|Dale, Ole Bendick - NORWEGIAN VETERINARY INST|
Submitted to: Diseases of Aquatic Organisms
Publication Type: Peer Reviewed Journal
Publication Acceptance Date: October 29, 2008
Publication Date: February 12, 2009
Citation: Wiens, G.D., Dale, O. 2009. Renibacterium salmoninarum p57 antigenic variation is restricted in geographic distribution and correlated with genomic markers. Diseases of Aquatic Organisms. 83:123-131. Interpretive Summary: Renibacterium salmoninarum (Rs) is the causative agent of bacterial kidney disease and a significant threat to the healthy and sustainable production of salmonid fish in the United States. This bacterium produces a 57-kDa protein (p57) that is a virulence factor and is a reliable diagnostic marker of infection. We have previously identified variants of this protein that may increase infectivity. Here, we investigate the prevalence and distribution of strains producing this variant protein. Our screening results indicate that the variant is prevalent only in isolates originating from Norway and that these isolates are homogenous at other genomic loci. These results suggest that antigenic variation is geographically restricted in distribution.

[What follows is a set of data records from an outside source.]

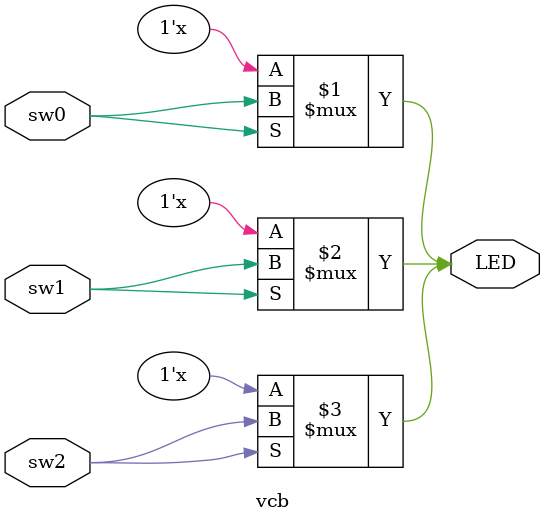
<source format=v>
`timescale 1ns / 1ps

module vcb(
   input  sw0,
   input  sw1,
   input  sw2,
   output tri LED
   );
   bufif1 b1(LED, sw0, sw0);
   bufif1 b2(LED, sw1, sw1);
   bufif1 b3(LED, sw2, sw2);
endmodule
</source>
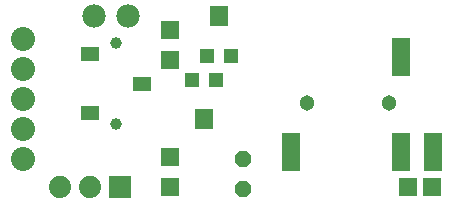
<source format=gbs>
G75*
%MOIN*%
%OFA0B0*%
%FSLAX25Y25*%
%IPPOS*%
%LPD*%
%AMOC8*
5,1,8,0,0,1.08239X$1,22.5*
%
%ADD10OC8,0.05600*%
%ADD11C,0.07400*%
%ADD12R,0.07400X0.07400*%
%ADD13R,0.05912X0.05124*%
%ADD14C,0.03943*%
%ADD15C,0.07800*%
%ADD16C,0.08000*%
%ADD17R,0.05943X0.05943*%
%ADD18R,0.06306X0.06699*%
%ADD19R,0.05124X0.05124*%
%ADD20R,0.06400X0.12900*%
%ADD21C,0.05124*%
D10*
X0082600Y0010600D03*
X0082600Y0020600D03*
D11*
X0021600Y0011100D03*
X0031600Y0011100D03*
D12*
X0041600Y0011100D03*
D13*
X0031439Y0035757D03*
X0048761Y0045600D03*
X0031439Y0055443D03*
D14*
X0040100Y0058986D03*
X0040100Y0032214D03*
D15*
X0044300Y0068100D03*
X0032900Y0068100D03*
D16*
X0009100Y0060600D03*
X0009100Y0050600D03*
X0009100Y0040600D03*
X0009100Y0030600D03*
X0009100Y0020600D03*
D17*
X0058100Y0021100D03*
X0058100Y0011100D03*
X0137600Y0011100D03*
X0145600Y0011100D03*
X0058100Y0053600D03*
X0058100Y0063600D03*
D18*
X0074600Y0068006D03*
X0069600Y0033694D03*
D19*
X0065663Y0046785D03*
X0073537Y0046785D03*
X0070663Y0054915D03*
X0078537Y0054915D03*
D20*
X0135191Y0054460D03*
X0135002Y0022850D03*
X0145924Y0022850D03*
X0098435Y0022850D03*
D21*
X0103742Y0039072D03*
X0131301Y0039072D03*
M02*

</source>
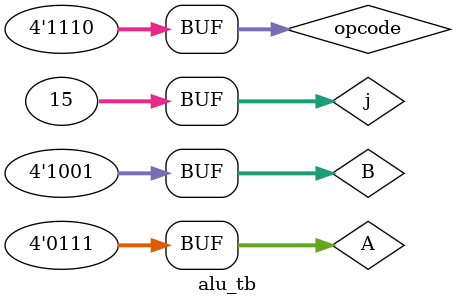
<source format=v>

module alu_tb;

   reg[3:0] A;
   reg[3:0] B;
   wire [3:0] Y;
   reg [3:0] opcode;
   wire [3:0] flags;


integer  i;
   integer j;
   integer k;


alu4 my_alu( A, B , opcode, Y, flags);

initial
begin
   #1 $monitor("A = %b", A, " B = %b", B, "  |  opcode = %b", opcode, "  |  Y =%b", Y ," | flags = %b", flags );
   $dumpfile("test.vcd");
   $dumpvars(0,alu_tb);
   A = 0110;
   B = 1110;

           for( j =0 ; j<= 14; j = j + 1)
             begin
                opcode = j ;#5;
             end
   A = 1111;
   B = 1001;
   for( j = 0 ; j<= 14 ; j=j+1)
     begin
        opcode = j;
 #5;
        end

      $display("--------------------------------------------");



end
endmodule

</source>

Technical Abstract: The 57 kDa protein (p57) is an important diagnostic antigen that is implicated in the pathogenesis of salmonid bacterial kidney disease. Little is known about the nature and extent of antigenic variation in p57. Previously, we reported that p57 produced by Renibacterium salmoninarum Strain 684 contains a mutation that disrupts monoclonal antibody (MAb) 4C11 binding. We examined MAb binding to a panel of 23 additional R. salmoninarum isolates obtained from diverse geographic locations to examine the prevalence of this variant and whether additional variability exists within other p57 epitopes. Six p57-specific Mabs (4C11, 4D3, 3H1, 4H8, 4D10 and 1A1) were used to probe dot and western blots to determine the relative expression, size and cellular association of p57. Full-length p57 was produced by all isolates, and for each isolate, the protein was associated with the bacterial cell surface. The epitopes recognized by 4 MAbs, 4D3, 4H8, 3H1 and 1A1, were conserved among all strains tested. The 4C11 epitope was absent in 5 of 8 strains originating from Norway, while the 4D10 epitope was partially disrupted in one isolate from British Columbia, Canada. The 5 Norwegian antigenic-variant strains appeared to be clonally related as they shared the following characteristics: one tandem repeat in the ETRA locus, a sequovar-four 16-23S rRNA intervening DNA sequence, a larger XhoI fragment in the msa1 5’ region, and absent msa3 gene. These results indicate that limited antigenic and genomic variation exists between strains and this variation appears geographically restricted in distribution.